What you will do: Reproduce the entries below word for word, leaving out the pictures.

[Records]
>>>>

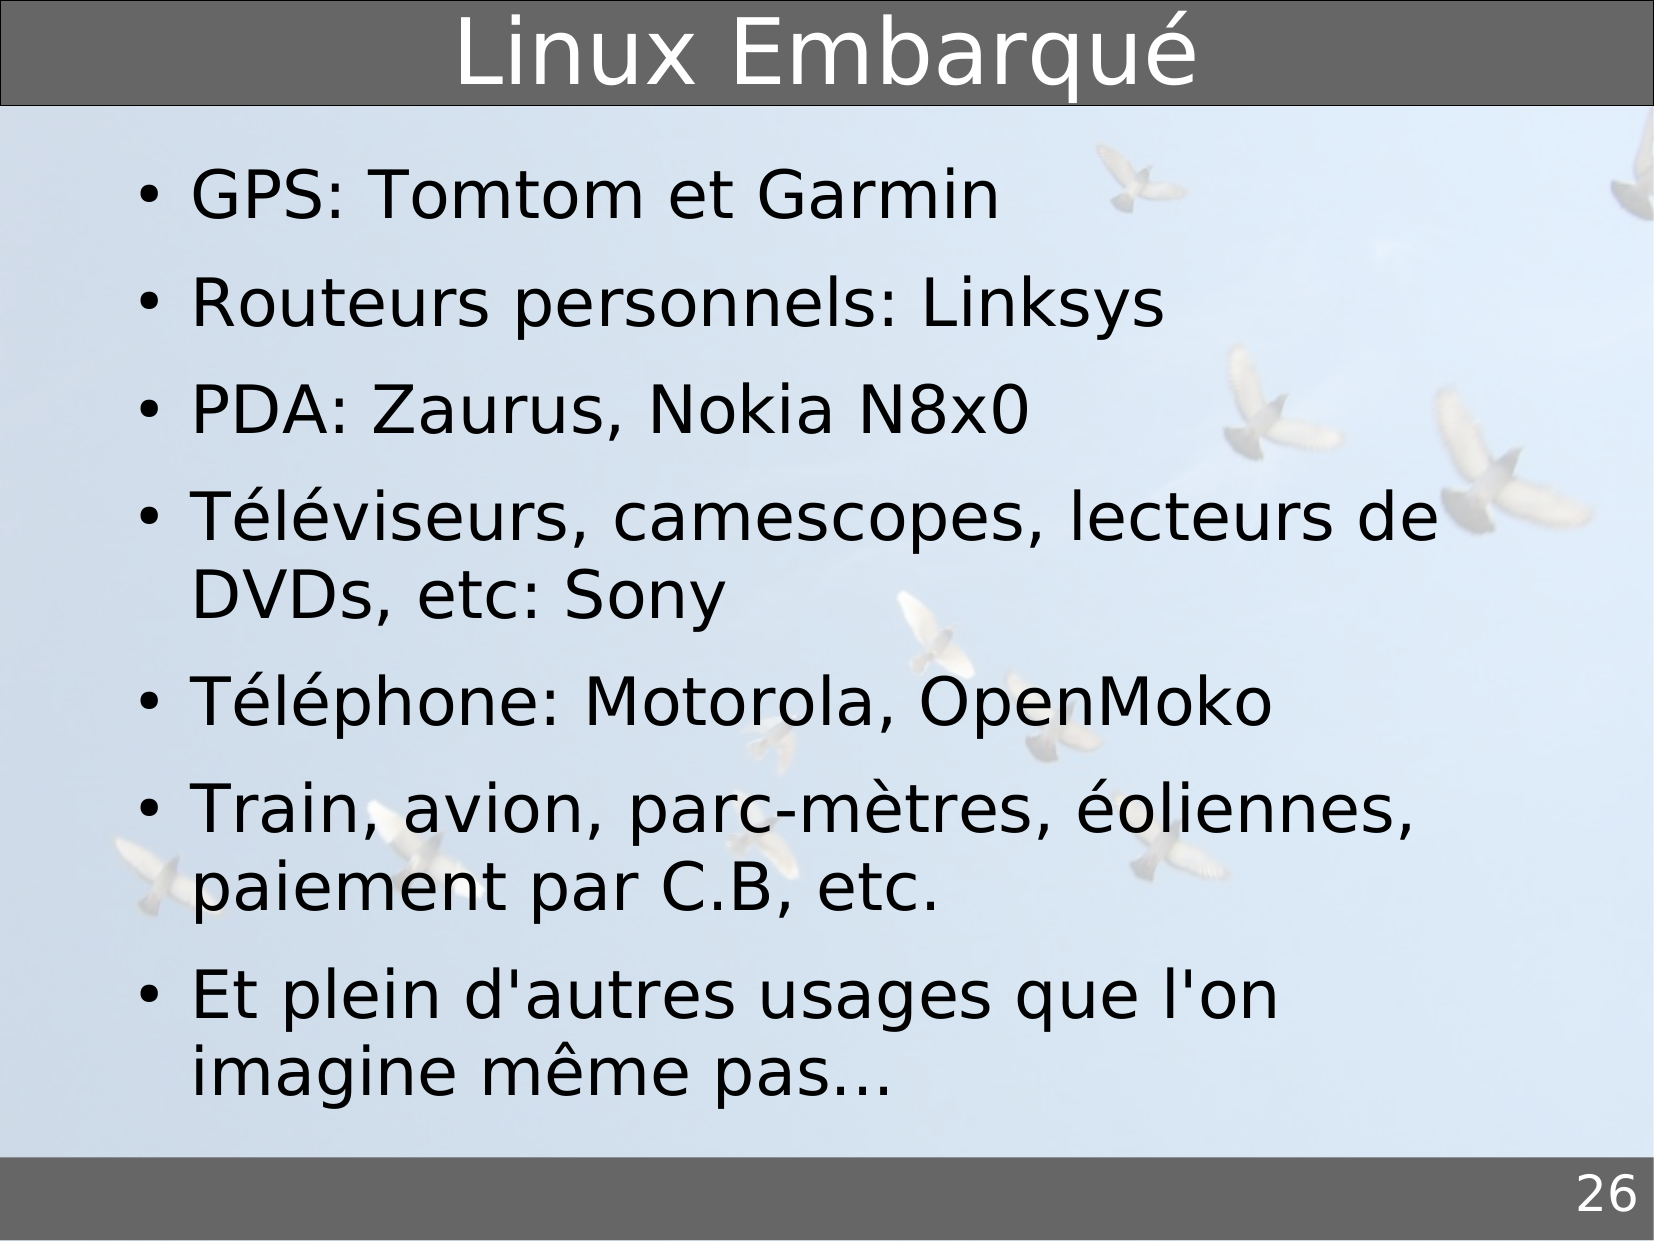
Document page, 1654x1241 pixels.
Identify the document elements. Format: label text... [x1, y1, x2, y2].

list GPS: Tomtom et Garmin Routeurs personnels: Linksys PDA: Zaurus, Nokia N8x0 Téléviseurs, camescopes, lecteurs de DVDs, etc: Sony Téléphone: Motorola, OpenMoko Train, avion, parc-mètres, éoliennes, paiement par C.B, etc. Et plein d'autres usages que l'on imagine même pas... [119, 156, 1532, 1112]
title Linux Embarqué [0, 0, 1654, 107]
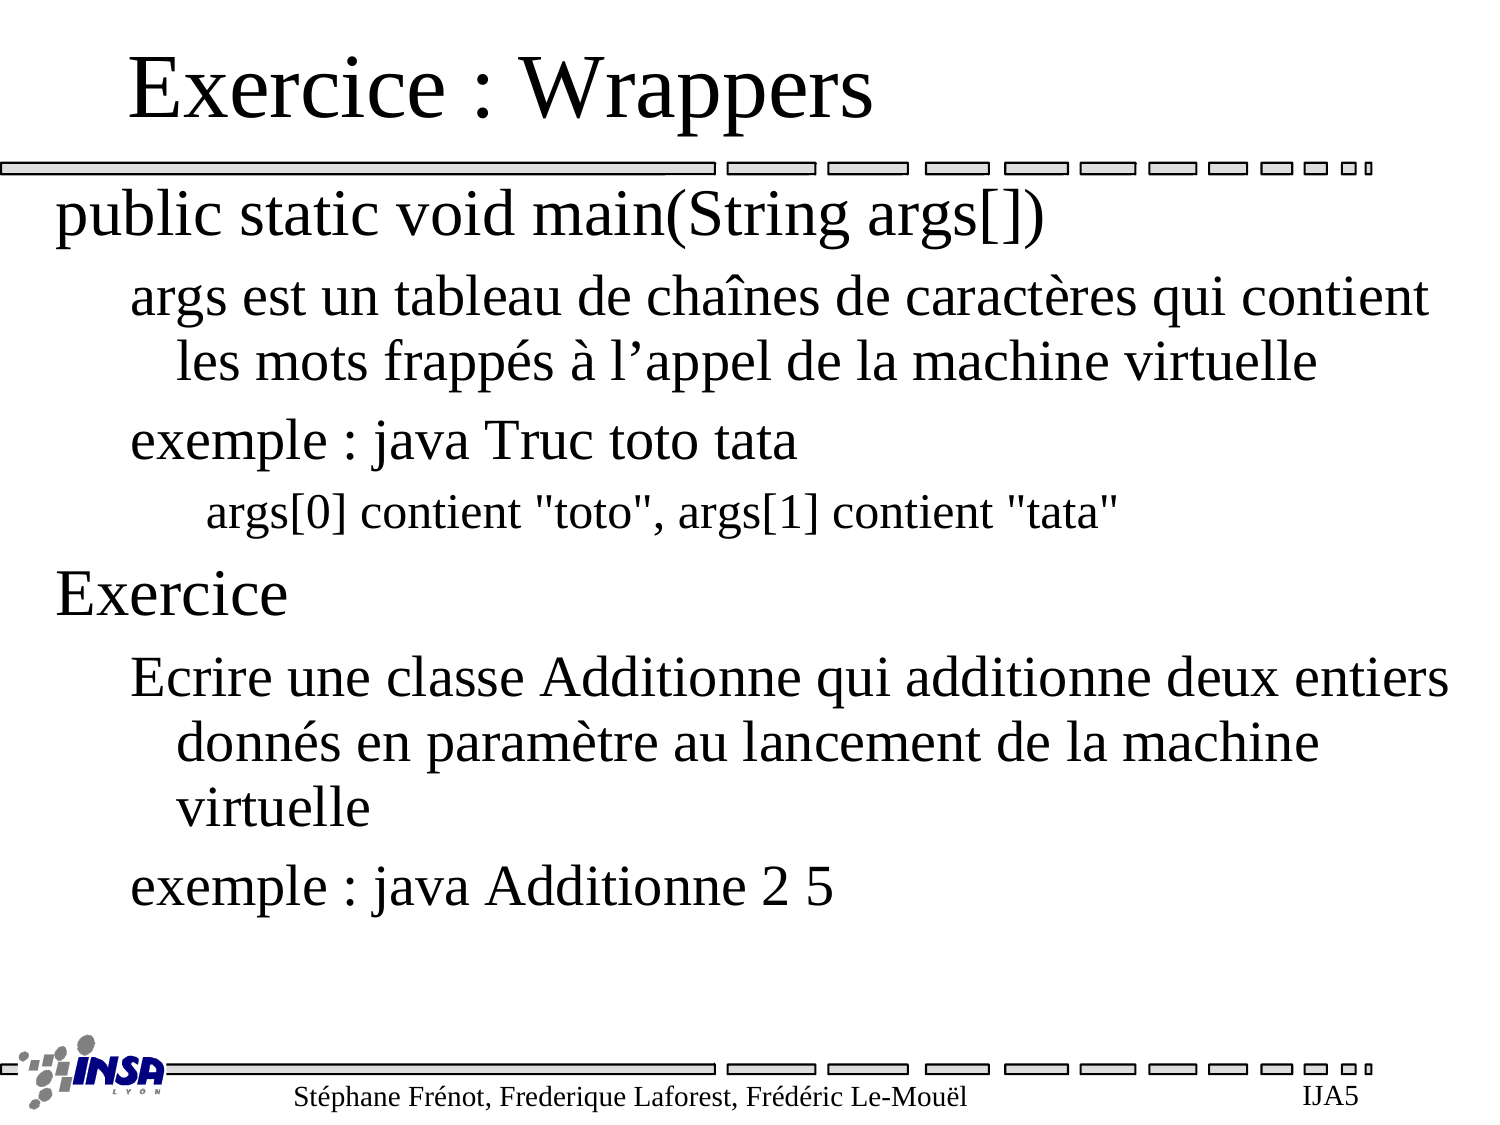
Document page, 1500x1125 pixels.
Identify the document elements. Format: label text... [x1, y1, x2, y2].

title Exercice : Wrappers [112, 0, 1388, 172]
list public static void main(String args[]) args est un tableau de chaînes de caractères qui contient les mots frappés à l’appel de la machine virtuelle exemple : java Truc toto tata args[0] contient "toto", args[1] contient "tata" Exercice Ecrire une classe Additionne qui additionne deux entiers donnés en paramètre au lancement de la machine virtuelle exemple : java Additionne 2 5 [41, 172, 1471, 1050]
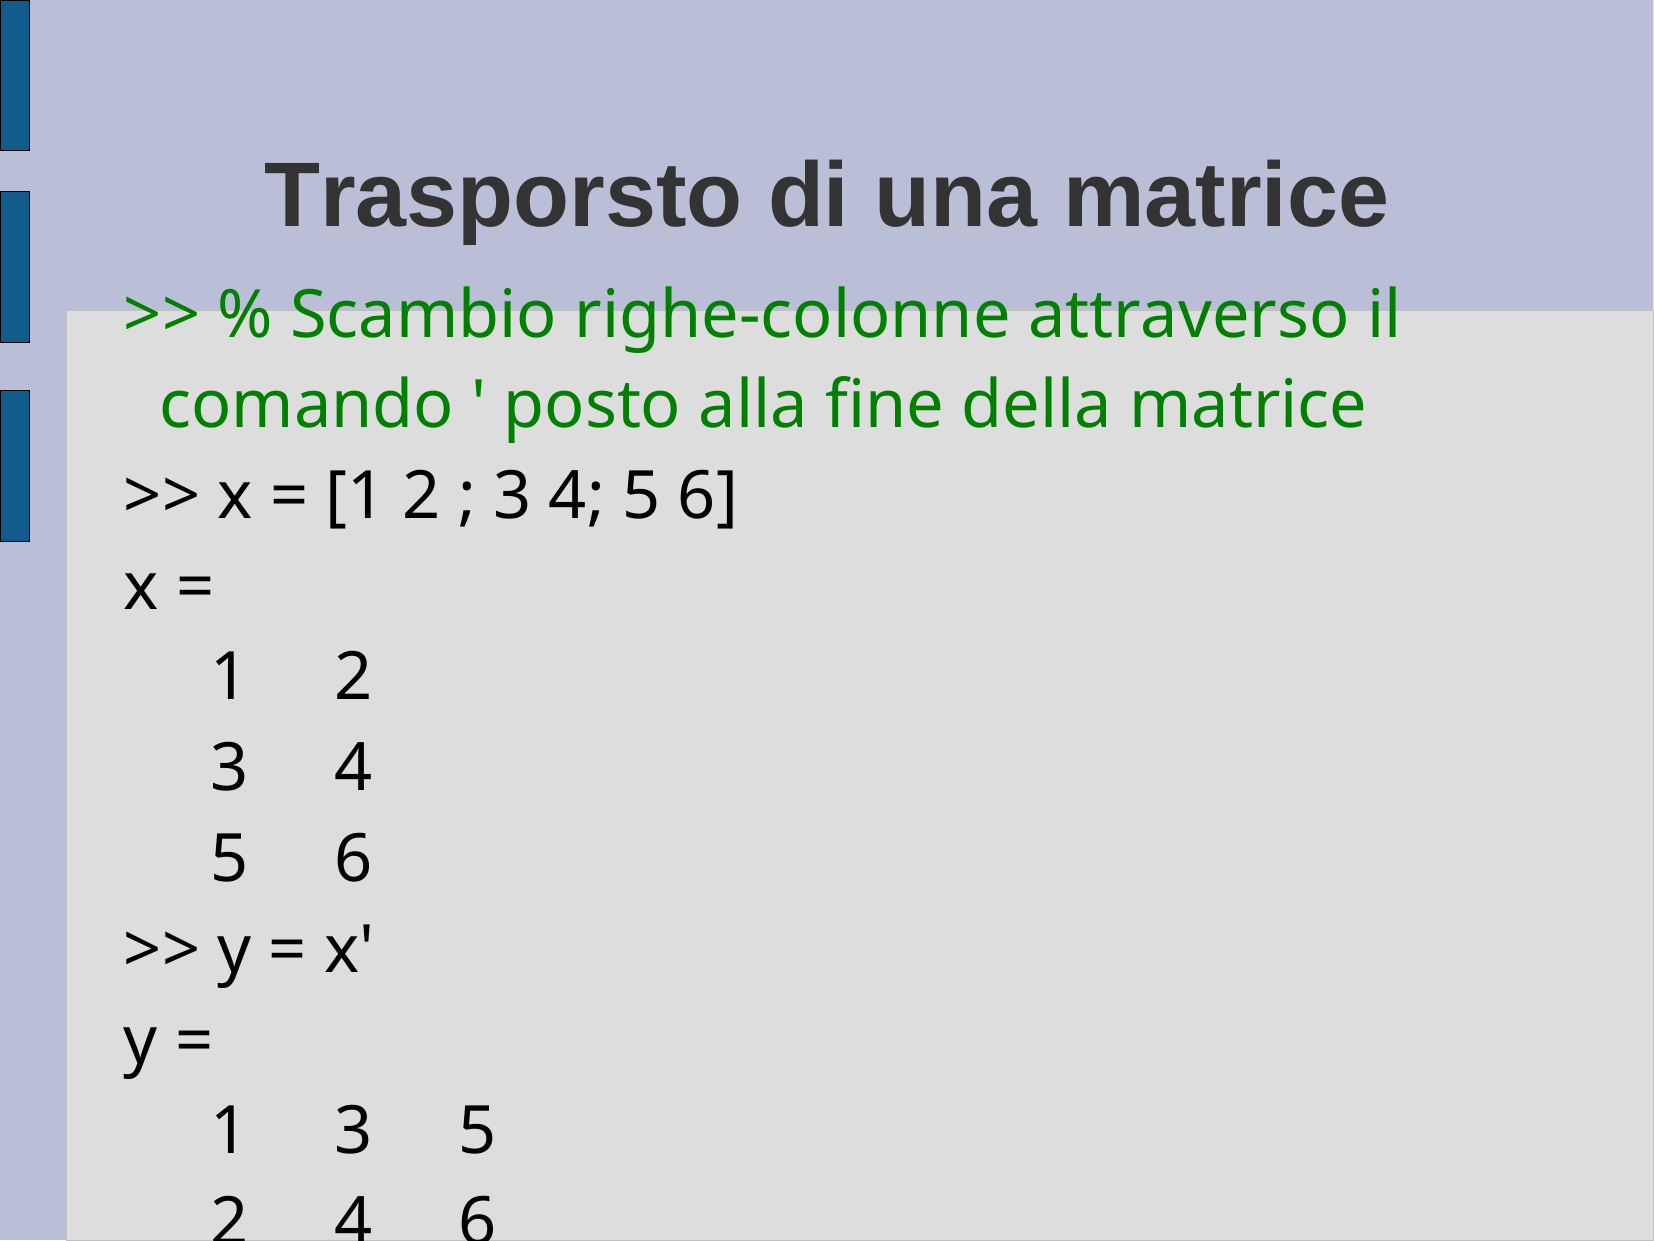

<<<<

Final result:
Document page, 1654x1241 pixels.
Identify the document elements. Format: label text... [x1, y1, x2, y2].

list GPS: Tomtom et Garmin Routeurs personnels: Linksys PDA: Zaurus, Nokia N8x0 Téléviseurs, camescopes, lecteurs de DVDs, etc: Sony Téléphone: Motorola, OpenMoko Train, avion, parc-mètres, éoliennes, paiement par C.B, etc. Et plein d'autres usages que l'on imagine même pas... [119, 156, 1532, 1112]
title Linux Embarqué [0, 0, 1654, 107]
Document page, 1500x1125 pixels.
Identify the document elements. Format: label text... [x1, y1, x2, y2].

title Exercice : Wrappers [112, 0, 1388, 172]
list public static void main(String args[]) args est un tableau de chaînes de caractères qui contient les mots frappés à l’appel de la machine virtuelle exemple : java Truc toto tata args[0] contient "toto", args[1] contient "tata" Exercice Ecrire une classe Additionne qui additionne deux entiers donnés en paramètre au lancement de la machine virtuelle exemple : java Additionne 2 5 [41, 172, 1471, 1050]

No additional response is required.